По Хомякову, история человечества может быть понята как борьба духовного и материального начал, как противоборство свободы и «вещественной необходимости», – эти начала получают у него историко–символическое выражение в терминах «иранство» и «кушитство». Самые различные этносы становятся участниками всемирной истории, развивая свои культуры под знаком либо «иранства» как символа свободы духа, либо «кушитства», которое символизирует отрицание проявления свободы духа. «Иранство» и «кушитство», по мысли Хомякова, два основных типа человеческого мировосприятия. Однако деление народов по их принадлежности к «иранскому» и «кушитсому» типу в «Семирамиде» относительно, а не абсолютно. Христианство в историософии Хомякова не столько высший тип «иранского» сознания, сколько его преодоление. Следует отметить, что Алексей Степанович признавал и культурно–историческое значение достижений народов, представляющих «кушитский» тип.

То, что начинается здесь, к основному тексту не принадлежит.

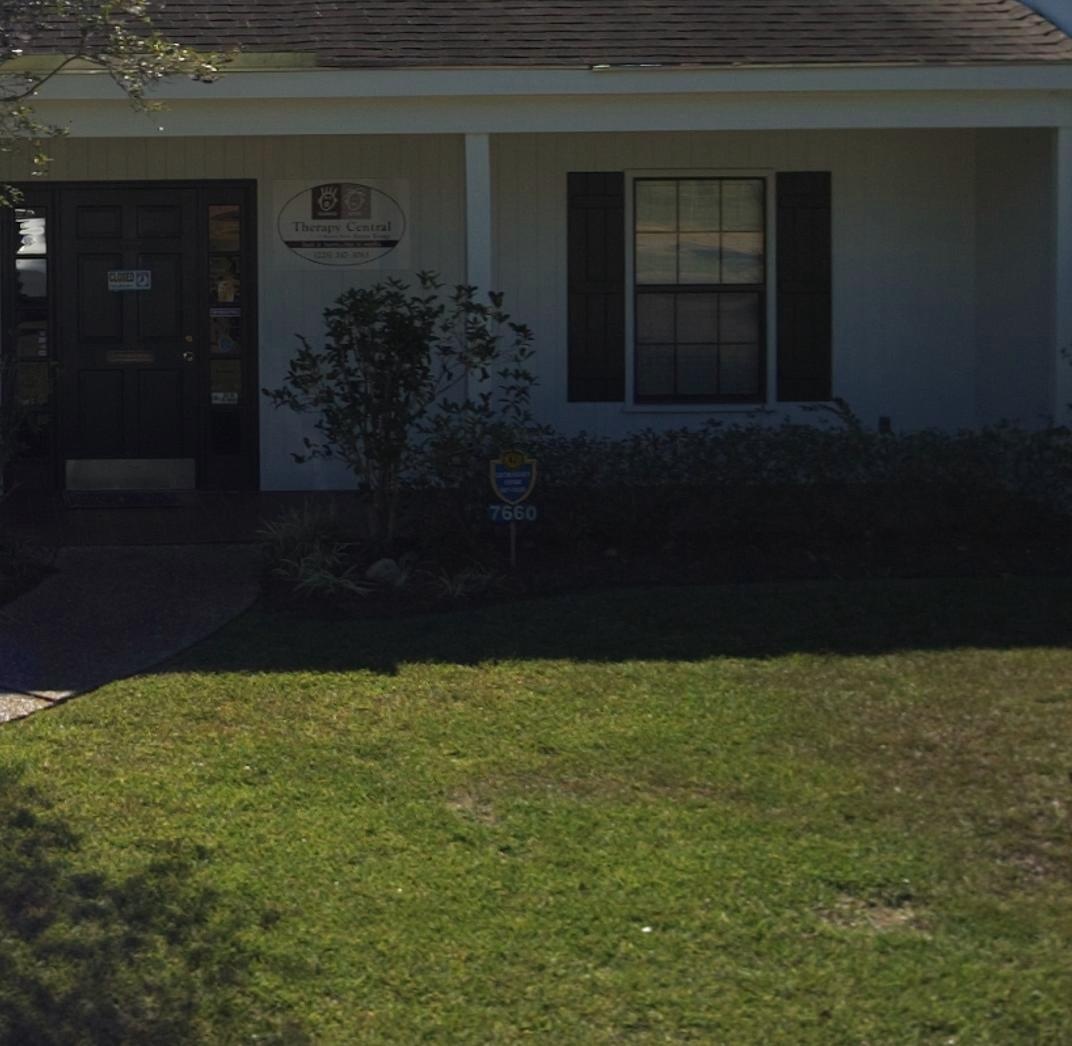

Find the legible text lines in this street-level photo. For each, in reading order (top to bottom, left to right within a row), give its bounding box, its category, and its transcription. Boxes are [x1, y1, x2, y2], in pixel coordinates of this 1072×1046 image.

[292, 218, 394, 236] BusinessName: Therapy Central
[107, 270, 137, 283] None: CLOSED
[487, 501, 540, 525] StreetNumber: 7660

И. В. Киреевский связывал отрицательный опыт западного развития прежде всего с рационализмом. По Киреевскому, история Запада начинается там и тогда, когда духовная первореальность веры тускнеет, а духовное единение верующих ослабевает. Утрата внутренней цельности в вере приводит к тому, что римская Церковь начинает апеллировать к разуму как к беспристрастному судье в вопросах духовной жизни (схоластическая традиция). Отделению разума от веры и от жизни способствовало и то, что латинский Запад унаследовал от древнеримской интеллектуальной традиции характерный для нее формально–логический подход к разуму. Кроме того, образование варварских королевств на развалинах Западной Римской империи происходило путем завоевания, что определило враждебное отношение к германцам завоеванных ими народов. Отсутствие органического единства во вновь образованных государствах обусловило, по мысли Киреевского, обращение враждебно настроенных сторон к формально–правовым (внешним) способам регулирования отношений между людьми и сословиями в средневековой Европе. С течением времени отделение рассудка от духовной жизни становится все более глубоким и последовательным, а внешний, рациональный подход к действительности все в большей мере разлагает цельность церковной, семейно–родовой и индивидуально–человеческой жизни. Аналитическая деятельность рассудка разрушила дорефлексивное (мистическое в своей основе) единство Церкви и патриархальный уклад семейной жизни европейских народов. История Запада представляет собой последовательную смену форм отношения разума к вере и веры – к разуму. Значение отвлеченного рассудка в жизни общества, по Киреевскому, тем больше, чем слабее непосредственные, духовные и органически–родовые связи между людьми. Рассудок связывается Киреевским с «материальными» интересами человека, вера и этическое начало – с духовностью и свободой.
И Киреевским, и Хомяковым история понимается как борьба материального и духовного начал. Органическое единство «жизни» противостоит механическому, рассудочному, «вещному» началу, но если оно реализуется односторонне, то общество погружается в застойное состояние и имеет тенденцию к замещению собой «духовной жизни», то есть к подмене «духовного» «вещно–природным», «обрядовым». Таким образом, историософские воззрения славянофилов определяются их колебанием между отождествлением «духовного» и «органического» и их различением. И постольку, поскольку «дух» и «жизнь» различаются славянофилами, постольку они оказываются расположены к положительной оценке европейского просвещения. Синтез древнерусской и западноевропейской образованности возможен и необходим для отечественной культуры – с точки зрения славянофилов – в той мере, в какой односторонней признается не только западноевропейская, но и древнерусская «образованность» (культура). В том, как славянофилы пытались сформулировать принципы «православной культуры», мы можем обнаружить не только влияние консервативной линии в европейском романтизме, но и импульсы, идущие от древнерусской культуры. Здесь будет уместно соотнести мировоззрение славянофилов со спором стяжателей и нестяжателей, выявившим две разнонаправленные тенденции в древнерусском религиозном сознании: религиозно–мистическую (универсалистскую) и консервативно–националистическую. Обе тенденции были представлены в славянофильстве.